Abstract:Domain Generalization (DG) aims to learn a model that can generalize well to unseen target domains from a set of source domains. With the idea of invariant causal mechanism, a lot of efforts have been put into learning robust causal effects which are determined by the object yet insensitive to the domain changes. Despite the invariance of causal effects, they are difficult to be quantified and optimized. Inspired by the ability that humans adapt to new environments by prior knowledge, We develop a novel Contrastive Causal Model (CCM) to transfer unseen images to taught knowledge which are the features of seen images, and quantify the causal effects based on taught knowledge. Considering the transfer is affected by domain shifts in DG, we propose a more inclusive causal graph to describe DG task. Based on this causal graph, CCM controls the domain factor to cut off excess causal paths and uses the remaining part to calculate the causal effects of images to labels via the front-door criterion.
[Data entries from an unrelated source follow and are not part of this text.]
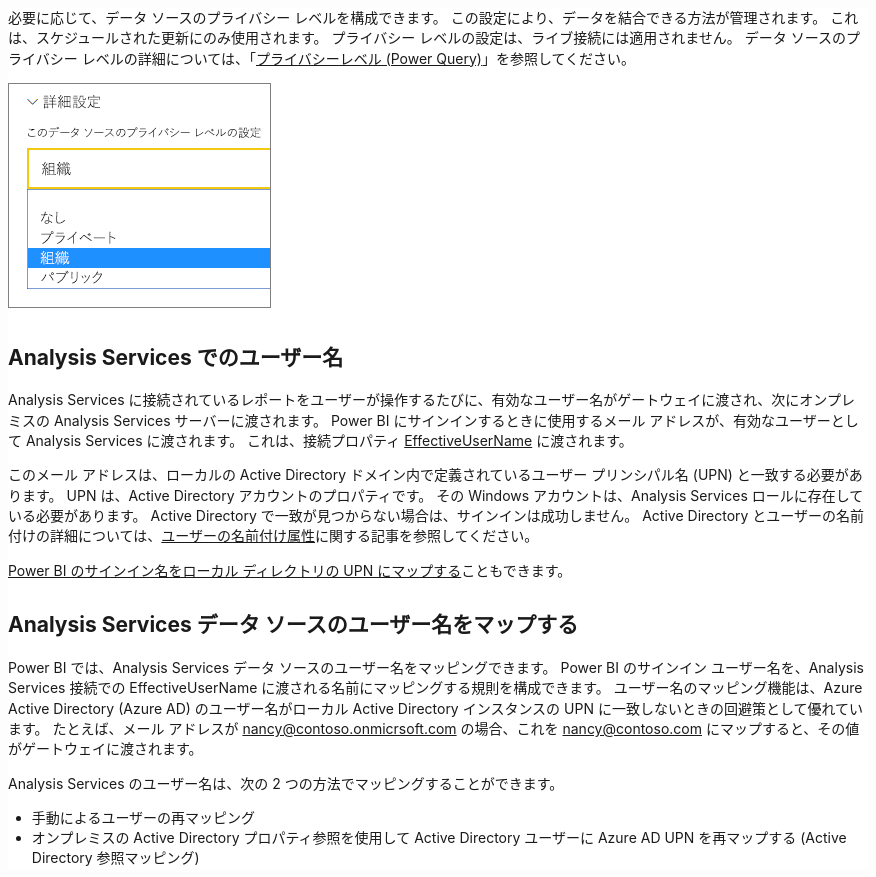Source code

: 必要に応じて、データ ソースのプライバシー レベルを構成できます。 この設定により、データを結合できる方法が管理されます。 これは、スケジュールされた更新にのみ使用されます。 プライバシー レベルの設定は、ライブ接続には適用されません。 データ ソースのプライバシー レベルの詳細については、「[プライバシーレベル (Power Query)](https://support.office.com/article/Privacy-levels-Power-Query-CC3EDE4D-359E-4B28-BC72-9BEE7900B540)」を参照してください。

![プライバシー レベルの設定](media/service-gateway-enterprise-manage-ssas/datasourcesettings9.png)

## <a name="user-names-with-analysis-services"></a>Analysis Services でのユーザー名

<iframe width="560" height="315" src="https://www.youtube.com/embed/Qb5EEjkHoLg" frameborder="0" allowfullscreen></iframe>

Analysis Services に接続されているレポートをユーザーが操作するたびに、有効なユーザー名がゲートウェイに渡され、次にオンプレミスの Analysis Services サーバーに渡されます。 Power BI にサインインするときに使用するメール アドレスが、有効なユーザーとして Analysis Services に渡されます。 これは、接続プロパティ [EffectiveUserName](/analysis-services/instances/connection-string-properties-analysis-services#bkmk_auth) に渡されます。 

このメール アドレスは、ローカルの Active Directory ドメイン内で定義されているユーザー プリンシパル名 (UPN) と一致する必要があります。 UPN は、Active Directory アカウントのプロパティです。 その Windows アカウントは、Analysis Services ロールに存在している必要があります。 Active Directory で一致が見つからない場合は、サインインは成功しません。 Active Directory とユーザーの名前付けの詳細については、[ユーザーの名前付け属性](/windows/win32/ad/naming-properties)に関する記事を参照してください。

[Power BI のサインイン名をローカル ディレクトリの UPN にマップする](service-gateway-enterprise-manage-ssas.md#map-user-names-for-analysis-services-data-sources)こともできます。

## <a name="map-user-names-for-analysis-services-data-sources"></a>Analysis Services データ ソースのユーザー名をマップする

<iframe width="560" height="315" src="https://www.youtube.com/embed/eATPS-c7YRU" frameborder="0" allowfullscreen></iframe>

Power BI では、Analysis Services データ ソースのユーザー名をマッピングできます。 Power BI のサインイン ユーザー名を、Analysis Services 接続での EffectiveUserName に渡される名前にマッピングする規則を構成できます。 ユーザー名のマッピング機能は、Azure Active Directory (Azure AD) のユーザー名がローカル Active Directory インスタンスの UPN に一致しないときの回避策として優れています。 たとえば、メール アドレスが nancy@contoso.onmicrsoft.com の場合、これを nancy@contoso.com にマップすると、その値がゲートウェイに渡されます。

Analysis Services のユーザー名は、次の 2 つの方法でマッピングすることができます。

* 手動によるユーザーの再マッピング
* オンプレミスの Active Directory プロパティ参照を使用して Active Directory ユーザーに Azure AD UPN を再マップする (Active Directory 参照マッピング)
Specifically, CCM is composed of three components: (i) domain-conditioned supervised learning which teaches CCM the correlation between images and labels, (ii) causal effect learning which helps CCM measure the true causal effects of images to labels, (iii) contrastive similarity learning which clusters the features of images that belong to the same class and provides the quantification of similarity. Finally, we test the performance of CCM on multiple datasets including PACS, OfficeHome, and TerraIncognita. The extensive experiments demonstrate that CCM surpasses the previous DG methods with clear margins.